=== EXERCISE REQUIREMENTS ===
What lines in the records below include the word "Settlements"? Return each one.

- - - -

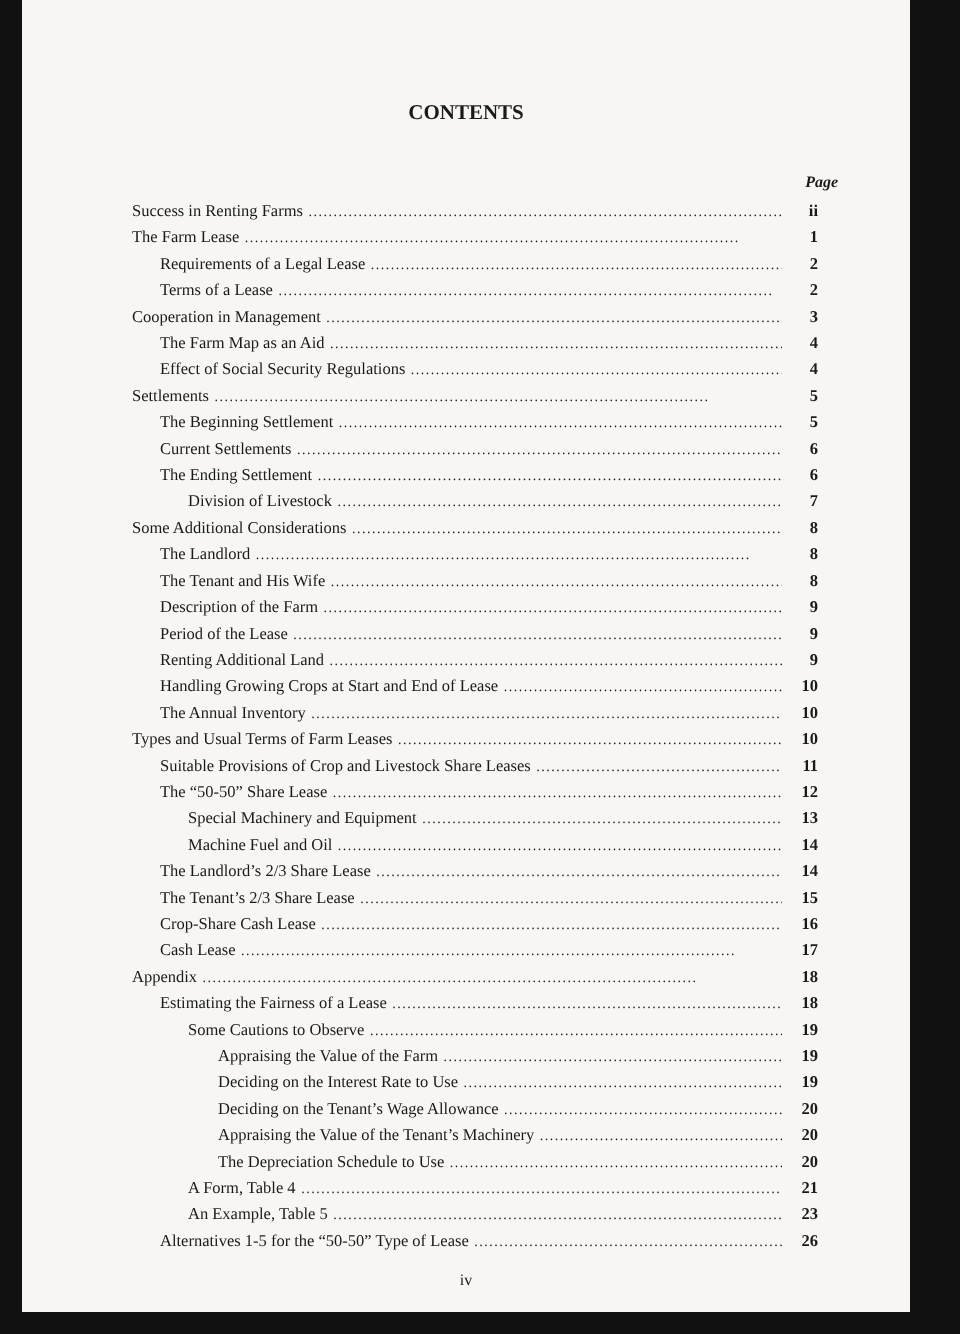CONTENTS
Page
Success in Renting Farms ii
The Farm Lease 1
Requirements of a Legal Lease 2
Terms of a Lease 2
Cooperation in Management 3
The Farm Map as an Aid 4
Effect of Social Security Regulations 4
Settlements 5
The Beginning Settlement 5
Current Settlements 6
The Ending Settlement 6
Division of Livestock 7
Some Additional Considerations 8
The Landlord 8
The Tenant and His Wife 8
Description of the Farm 9
Period of the Lease 9
Renting Additional Land 9
Handling Growing Crops at Start and End of Lease 10
The Annual Inventory 10
Types and Usual Terms of Farm Leases 10
Suitable Provisions of Crop and Livestock Share Leases 11
The “50-50” Share Lease 12
Special Machinery and Equipment 13
Machine Fuel and Oil 14
The Landlord’s 2/3 Share Lease 14
The Tenant’s 2/3 Share Lease 15
Crop-Share Cash Lease 16
Cash Lease 17
Appendix 18
Estimating the Fairness of a Lease 18
Some Cautions to Observe 19
Appraising the Value of the Farm 19
Deciding on the Interest Rate to Use 19
Deciding on the Tenant’s Wage Allowance 20
Appraising the Value of the Tenant’s Machinery 20
The Depreciation Schedule to Use 20
A Form, Table 4 21
An Example, Table 5 23
Alternatives 1-5 for the “50-50” Type of Lease 26
iv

- - - -

=== ANSWER FOR THE TASK ===
Settlements 5
Current Settlements 6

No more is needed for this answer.